A pesquisa de mestrado de Luís Eduardo de Oliveira teve como ponto de partida um livro de registros da Irmandade de Nossa Senhora do Rosário dos Homens Pretos de Cabo Verde. Nele, o historiador encontrou evidências da existência da Igreja de Nossa Senhora do Rosário dos Pretos e o cemitério anexo, que existiam no centro da cidade. Ambos foram demolidos. No lugar, funciona um parque infantil hoje.
Durante a pesquisa desenvolvida na Universidade Federal de Alfenas (Unifal), Luís Eduardo também identificou o local onde ficava a sede da Irmandade, espaço de organização comunitária e religiosa negra. Atualmente, o prédio abriga uma agência do banco agrário.
:: Receba notícias de Minas Gerais no seu Whatsapp. Clique aqui ::
Além disso, em conversas com moradores antigos, o pesquisador soube da destruição de outra igreja que também era frequentada pela comunidade negra. O templo foi demolido para dar lugar à construção de uma avenida: mais um marco da urbanização que silenciou a presença negra na formação do município.
“Eu tenho a obrigação de levar esses nomes, de levar essa história junto com a minha pesquisa e transformar isso num debate acessível a todos: crianças, adolescentes, adultos. Porque esse debate nunca foi feito”, afirma o historiador Luís Eduardo de Oliveira.
Conforme o pesquisador, o apagamento tem como fundamento o racismo e pode ser chamado de “memoricídio”, ou seja, a morte da memória. Outro conceito trabalhado pelo historiador é o de “institucionalização do esquecimento”, que significa fazer com que essa morte seja esquecida.
Livro reúne história e propõe debate decolonial
Os resultados da pesquisa de Luís Eduardo de Oliveira foram reunidos no livro Ancestralidade e Memória: A construção da cidade de Cabo Verde nas dimensões nativas e quilombolas, que foi lançado na sexta-feira (22).
Além das produções de Luis Eduardo de Oliveira, a publicação apresenta estudos da antropóloga Lidia Torres. Com uma trajetória de pesquisas em espaços rurais do município pela Universidade Estadual de Campinas (Unicamp), Lidia contribui para a publicação com informações sobre a formação da cidade, que escancara a desigualdade social do povo preto causada pela Lei de Terras. Para ela, o apagamento de espaços históricos negros exige medidas de reparação.
“Passado, presente e futuro. Precisa ter uma demarcação e um reconhecimento do que foram esses espaços que foram destruídos. Passaram por cima deles e é preciso haver alguma forma de reparação histórica, social e política dessas memórias”, afirma.
Ela defende que, no mínimo, haja sinalização simbólica nos locais apagados — como placas, monumentos ou intervenções visuais — e incentivos a novas pesquisas sobre a história negra local.
Cinema e educação: história viva nas salas de aula
As pesquisas não ficaram apenas no campo acadêmico.
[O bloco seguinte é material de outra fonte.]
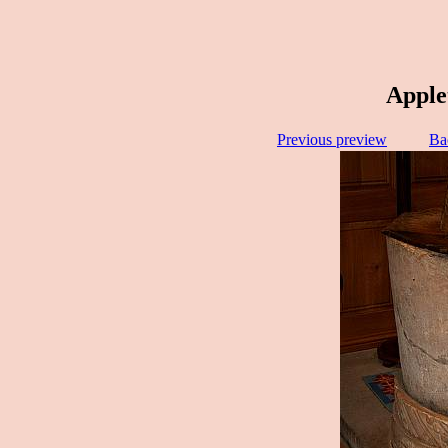
Apple
Previous preview
Ba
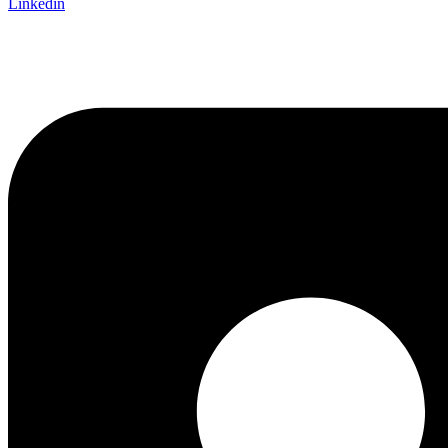
Linkedin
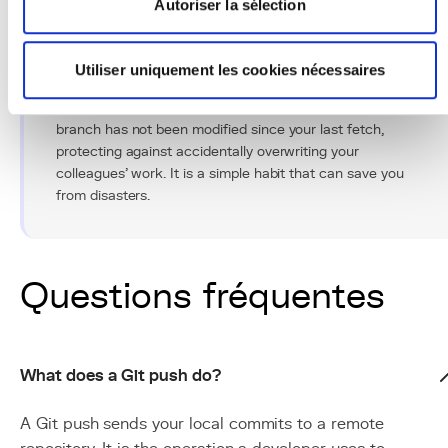
Autoriser la sélection
Conseil Pro
Utiliser uniquement les cookies nécessaires
Use
git push --force-with-lease
instead of
git
push --force
. This variant checks that the remote
branch has not been modified since your last fetch,
protecting against accidentally overwriting your
colleagues' work. It is a simple habit that can save you
from disasters.
Questions fréquentes
What does a Git push do?
A Git push sends your local commits to a remote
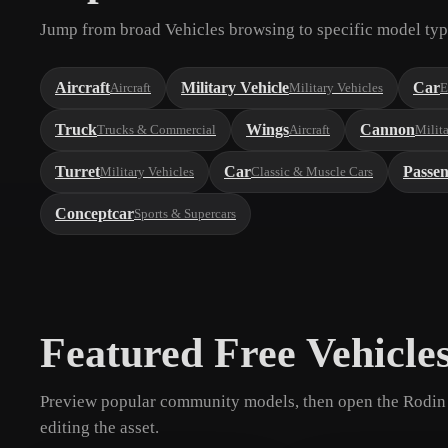
Jump from broad Vehicles browsing to specific model typ
Aircraft
Military Vehicle
Car
Aircraft
Military Vehicles
E
Truck
Wings
Cannon
Trucks & Commercial
Aircraft
Milit
Turret
Car
Passe
Military Vehicles
Classic & Muscle Cars
Conceptcar
Sports & Supercars
Featured Free Vehicle
Preview popular community models, then open the Rodin 
editing the asset.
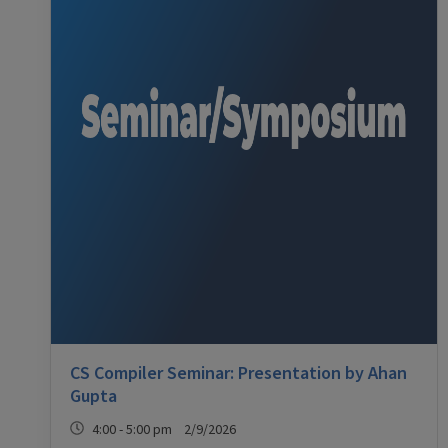
CS Compiler Seminar: Presentation by Ahan
Gupta
4:00 - 5:00 pm 2/9/2026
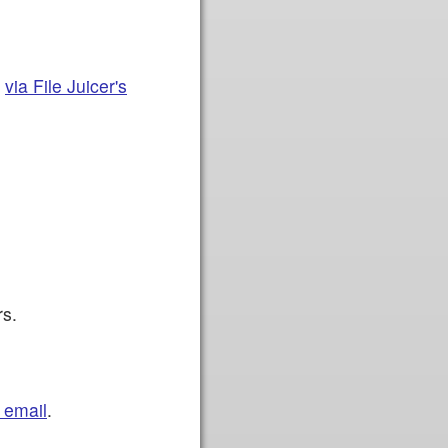
t
via File Juicer's
rs.
 email
.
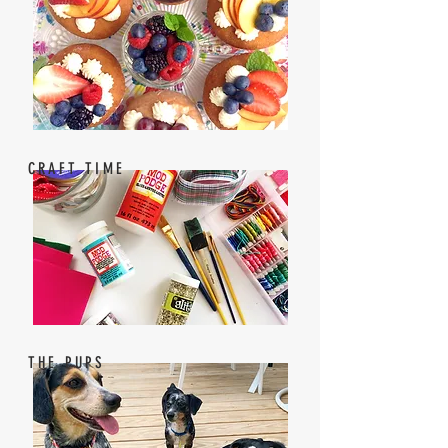
CRAFT TIME
THE PUPS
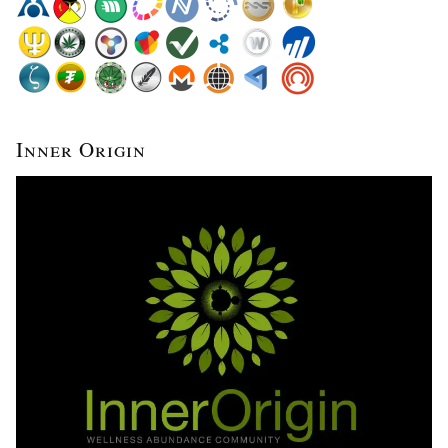
Inner Origin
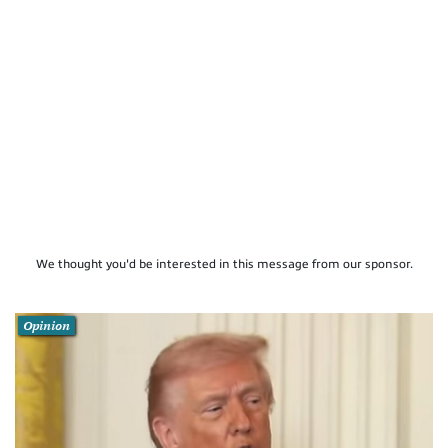
We thought you'd be interested in this message from our sponsor.
Opinion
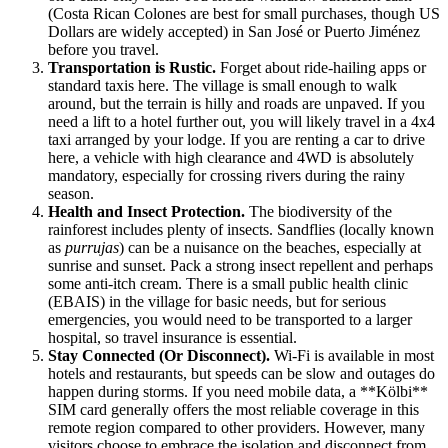
(Costa Rican Colones are best for small purchases, though US
Dollars are widely accepted) in San José or Puerto Jiménez
before you travel.
Transportation is Rustic.
Forget about ride-hailing apps or
standard taxis here. The village is small enough to walk
around, but the terrain is hilly and roads are unpaved. If you
need a lift to a hotel further out, you will likely travel in a 4x4
taxi arranged by your lodge. If you are renting a car to drive
here, a vehicle with high clearance and 4WD is absolutely
mandatory, especially for crossing rivers during the rainy
season.
Health and Insect Protection.
The biodiversity of the
rainforest includes plenty of insects. Sandflies (locally known
as
purrujas
) can be a nuisance on the beaches, especially at
sunrise and sunset. Pack a strong insect repellent and perhaps
some anti-itch cream. There is a small public health clinic
(EBAIS) in the village for basic needs, but for serious
emergencies, you would need to be transported to a larger
hospital, so travel insurance is essential.
Stay Connected (Or Disconnect).
Wi-Fi is available in most
hotels and restaurants, but speeds can be slow and outages do
happen during storms. If you need mobile data, a **Kölbi**
SIM card generally offers the most reliable coverage in this
remote region compared to other providers. However, many
visitors choose to embrace the isolation and disconnect from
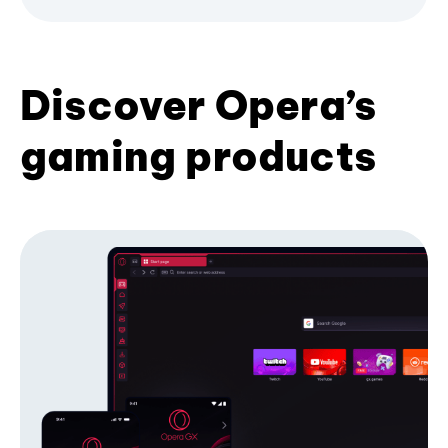
Discover Opera’s
gaming products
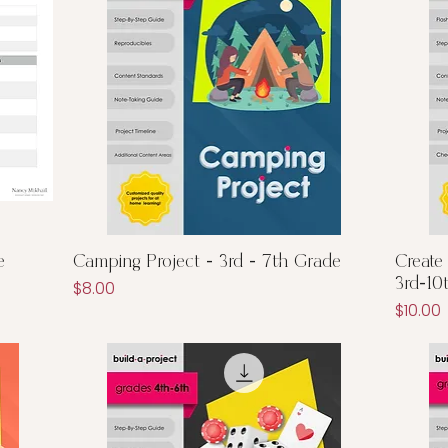
Quick View
e
Camping Project - 3rd - 7th Grade
Create
3rd-10
Price
$8.00
Price
$10.00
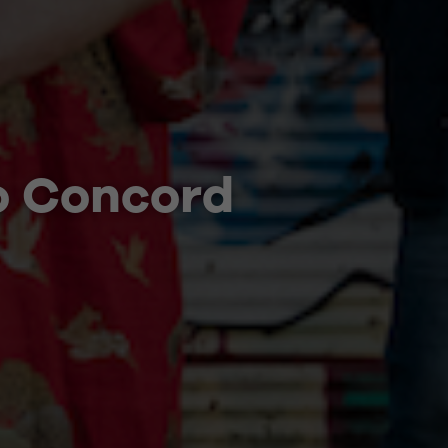
o Concord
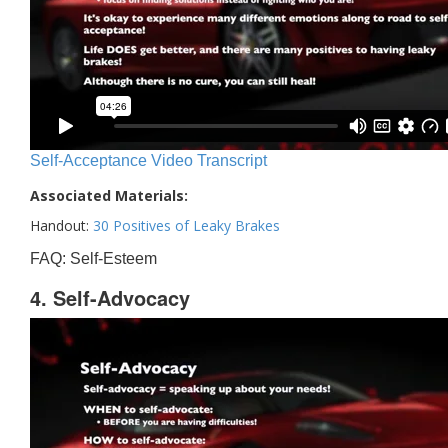
Self-Acceptance Video Transcript
Associated Materials:
Handout:
30 Positives of Leaky Brakes
FAQ: Self-Esteem
4. Self-Advocacy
Foi transformada em duas produções audiovisuais, que buscam ampliar o acesso à história de presenças não-brancas em Cabo Verde.
Os documentários “Nas contas do Rosário: Espaços de memória, fé e (r)existência negra em Cabo Verde” e “Quando bate a alfaia Caiapó: Presença e resistência negra e indígena em Cabo Verde, Minas Gerais” narram a luta por memória e reconhecimento a partir de vozes silenciadas pela história considerada oficial.
Pensados como ferramentas pedagógicas, os filmes foram desenvolvidos para serem exibidos em escolas e espaços educativos. Eles estão disponíveis em versões curtas e também em um corte único de cerca de uma hora, que pode ser assistido no YouTube.